(Document segment):
+++

Rocking in the (Almost) Free World
This article is from the archive of The New York Sun before the launch of its new website in 2022. The Sun has neither altered nor updated such articles but will seek to correct any errors, mis-categorizations or other problems introduced during transfer.

Historically, heavy-metal bands such as Slayer and Metallica have sold images of hellfire and damnation, torment and oblivion, amplified and exaggerated to mythic proportions for a mostly suburban, adolescent base. Even under Saddam Hussein’s violent regime, metal colonized the subconscious of a generation of young Iraqis, who suffered criticism for their scruffy goatees and threw their devil horns — the raised fist with index and pinky fingers extended — like the furtive signal of a secret society.
It wasn’t easy to rock. But once American armed forces began dropping bombs on Baghdad in 2003, followed by an occupation now in its sixth year, things really went to hell. All the apocalyptic language and gruesome cover art that gives metal its demonic kick paled amid the harsh reality experienced daily by the young men who wanted nothing more than to emulate the Western rock bands they idolize. How are you going to crank the volume when the power goes out all the time and there’s a 7 p.m. curfew? What do you do when a Scud missile blows up your equipment van and a bomb wipes out the guitar store?
These are a few of the many cultural questions that underpin “Heavy Metal in Baghdad,” which opens the 15th and final edition of the New York Underground Film Festival tomorrow night at the Anthology Film Archives. It’s an ideal choice for the festival, which is shutting down in part because the gonzo auteurs it has served so well have taken over the Internet. The film was produced by Vice, the Williamsburg-based media empire that promotes latter-day hipster culture and has expanded online with VBS.tv. There, Web surfers can watch bits of “Heavy Metal” along with documentaries of soft-porn photo sessions and “webisodes” of “Toxic Garbage Island.”

+++

(Data block):
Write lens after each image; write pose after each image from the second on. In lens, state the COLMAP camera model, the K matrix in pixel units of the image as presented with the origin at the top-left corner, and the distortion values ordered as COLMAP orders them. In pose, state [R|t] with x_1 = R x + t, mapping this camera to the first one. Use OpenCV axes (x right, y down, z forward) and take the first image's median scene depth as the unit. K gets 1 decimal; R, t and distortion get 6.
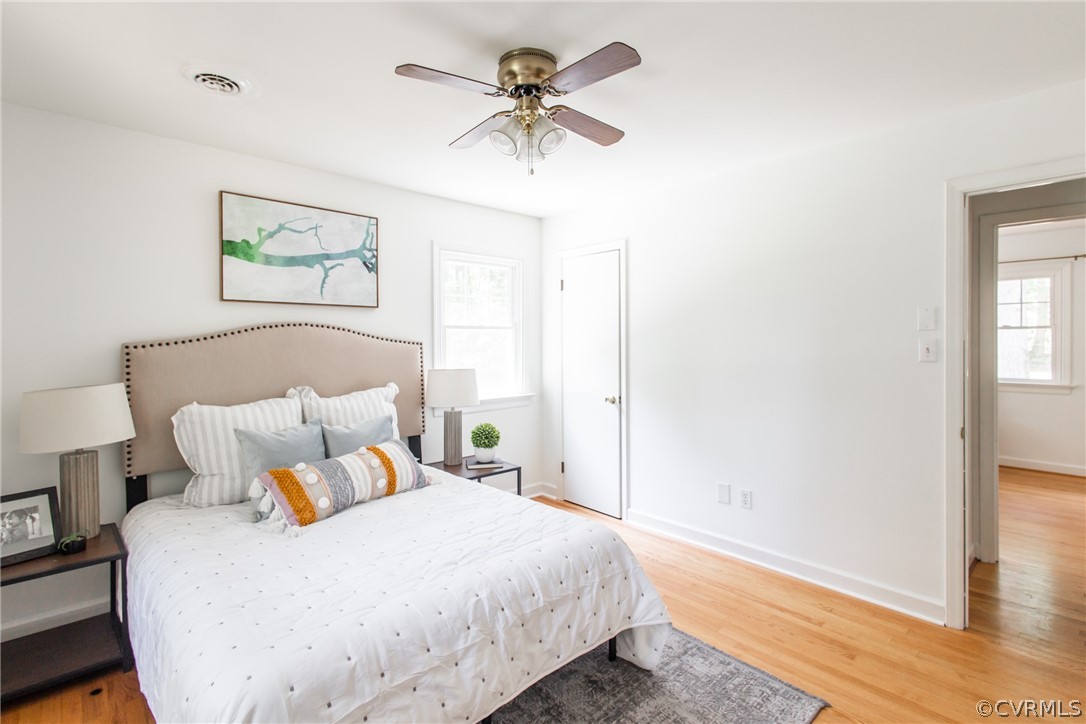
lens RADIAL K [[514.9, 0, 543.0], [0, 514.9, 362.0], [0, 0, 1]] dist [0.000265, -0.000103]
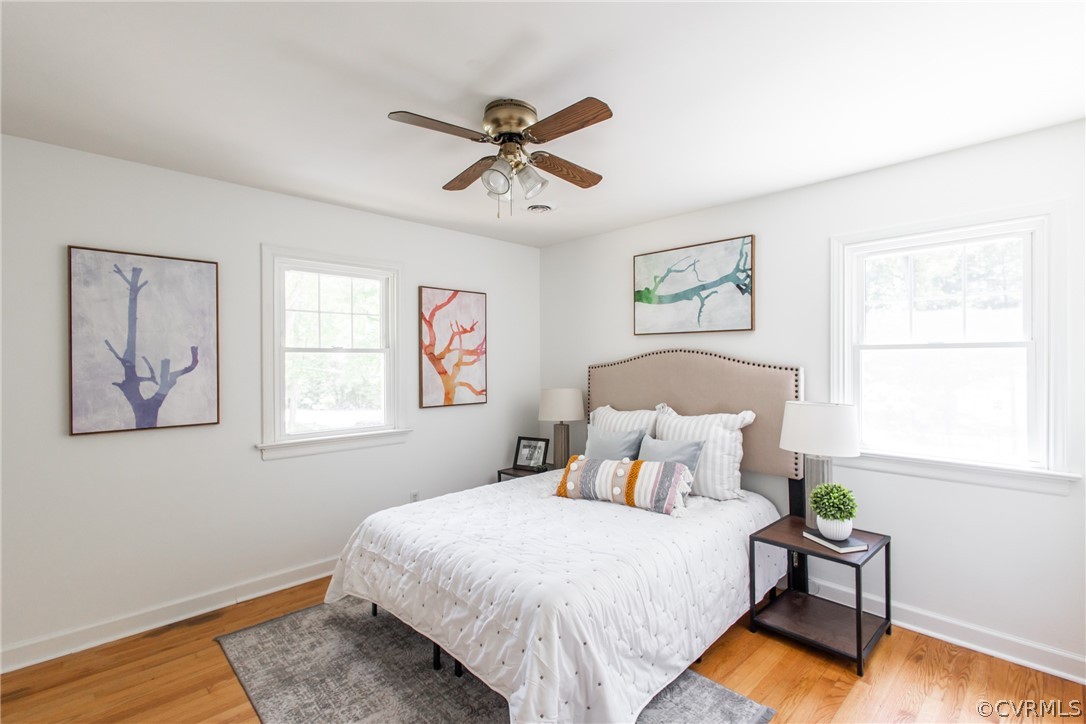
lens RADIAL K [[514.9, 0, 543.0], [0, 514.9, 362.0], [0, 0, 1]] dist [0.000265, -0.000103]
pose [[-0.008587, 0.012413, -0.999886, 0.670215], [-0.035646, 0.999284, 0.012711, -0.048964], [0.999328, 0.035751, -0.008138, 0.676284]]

+++

(Your instructions): According to the article about heavy metal in Iraq, who produced the film "Heavy Metal in Baghdad"? The material isn't needed here.

(Response to the exercise): Vice, the Williamsburg-based media empire, produced it.